Alınan tedbirler kâr etmeyince Muhammed Rıza aracılığı ile Ömer Muhtar’a yeni bir teslim mektubu gönderdi. Çöl Aslanı buna da ret cevabı verince mektubu uçaklarla yerleşim yerlerine attırdı. Bütün bunlardan sonuç alamayınca, insanları toplayıp kamplara yerleştirdi.

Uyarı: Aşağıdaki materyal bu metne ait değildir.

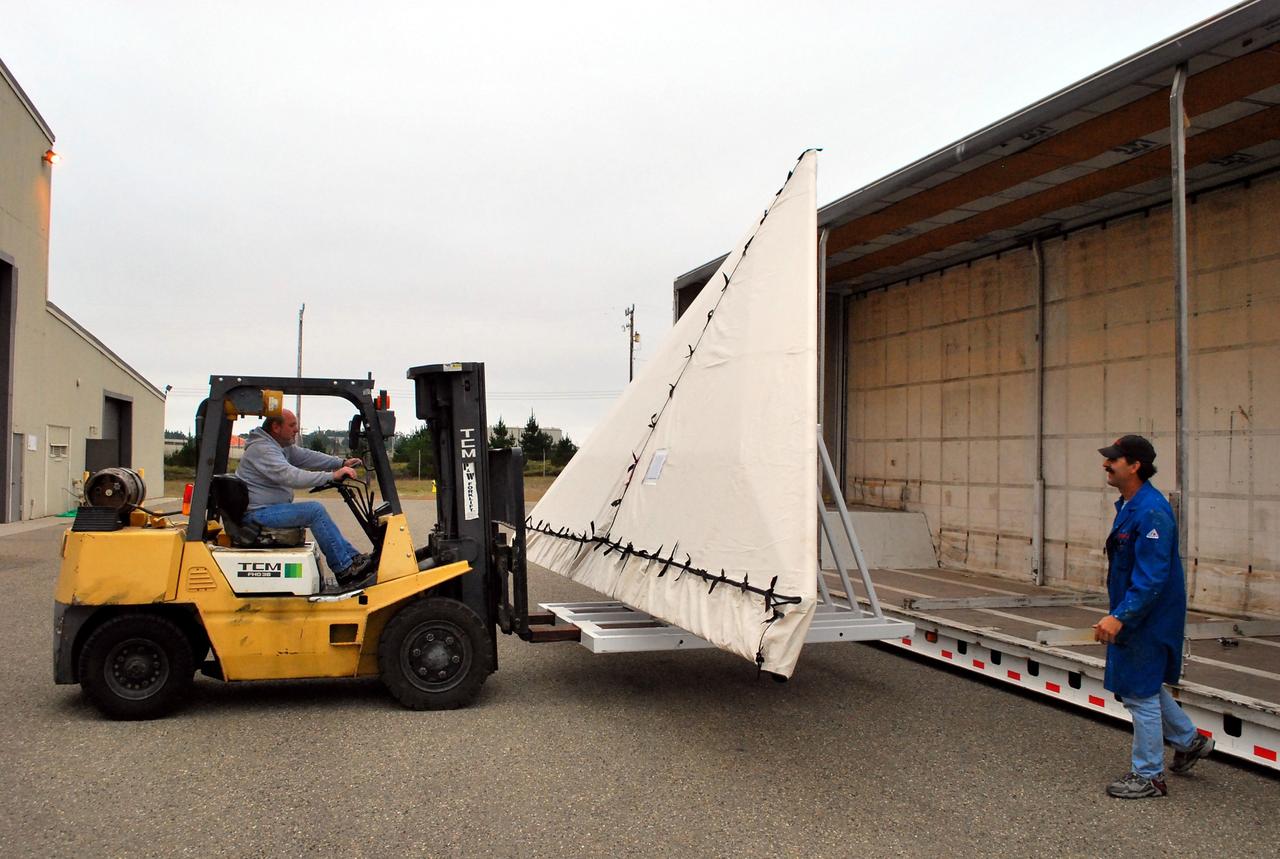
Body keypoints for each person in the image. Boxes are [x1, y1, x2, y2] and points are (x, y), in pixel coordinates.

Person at [1095, 434, 1213, 799]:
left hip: (1148, 617)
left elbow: (1152, 577)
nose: (1106, 464)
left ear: (1135, 466)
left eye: (1115, 459)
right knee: (1141, 686)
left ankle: (1149, 776)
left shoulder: (1151, 511)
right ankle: (1189, 740)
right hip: (1138, 612)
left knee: (1140, 694)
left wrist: (1123, 616)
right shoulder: (1131, 505)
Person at [236, 409, 374, 589]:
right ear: (276, 427)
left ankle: (353, 558)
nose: (296, 430)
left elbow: (306, 456)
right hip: (257, 513)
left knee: (314, 510)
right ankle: (345, 569)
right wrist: (332, 476)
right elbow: (291, 477)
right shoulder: (262, 449)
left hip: (267, 509)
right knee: (314, 511)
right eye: (292, 425)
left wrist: (340, 463)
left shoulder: (279, 446)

Fakat Çöl Aslan’ının etrafındaki çember de daralmıştı. Yaşı da hayli ilerlemişti. Uzamış beyaz sakalları ile bir dedeyi andıran bu zat, elindeki tüfeği bırakmaya niyeti yoktu. Ta ki 13.09.1931 günü sahabeden Seyyid Râfi’nin kabrini ziyaret etmeye karar verdiği güne kadar. O gün İtalyan kuvvetlerin çemberi içinde kaldılar. Çarpışmaktan başka çare yoktu. O da öyle yaptı. Ama atı vurulunca esir düştü. Apar topar yapılan basit bir yargılama 15.09.1931 tarihinde idama mahkûm edilerek ertesi gün 20 bin kişinin gözleri önünde şehid edildi.

SONUÇ

Sadece Libya için değil bu günkü bütün İslam Coğrafyasında yaşanan sorunların esas müsebbibi Batı âlemidir. Hali hazırda yaşanan katliamlar, Batı tarafından yapılan sömürgecilik faaliyetler temellidir. Elbette ki Müslümanlar olarak içimizden kaynaklanan eksikliklerimiz veya sorunlarımız vardır. Fakat neticede bu sorunlarımızı kaşıyan ve onları kendi çıkarlarına alet eden Batı’dır. Bu nedenle Amerika’ya “Büyük Şeytan” diyen ne güzel demiş. Hattı zatında “şeytanlık” sıfatını sadece Amerika ile sınırlı tutmayıp, İngiltere, Fransa, Almanya, Rusya, İtalya vb. bütün bir Batı âlemine hasretmek gerekmektedir. Kısacası büyük veya küçük bu ülkeler şeytanın yeryüzündeki temsilcileridirler.

Libya’da halen yaşanmakta olan sorunlar İtalya’nın bıraktığı fitnenin eseridir. Bizler bütün olarak bu fitnelerin esas kaynağını öğrenince herhalde sorunlarımız kendiliğinden hal olacaktır.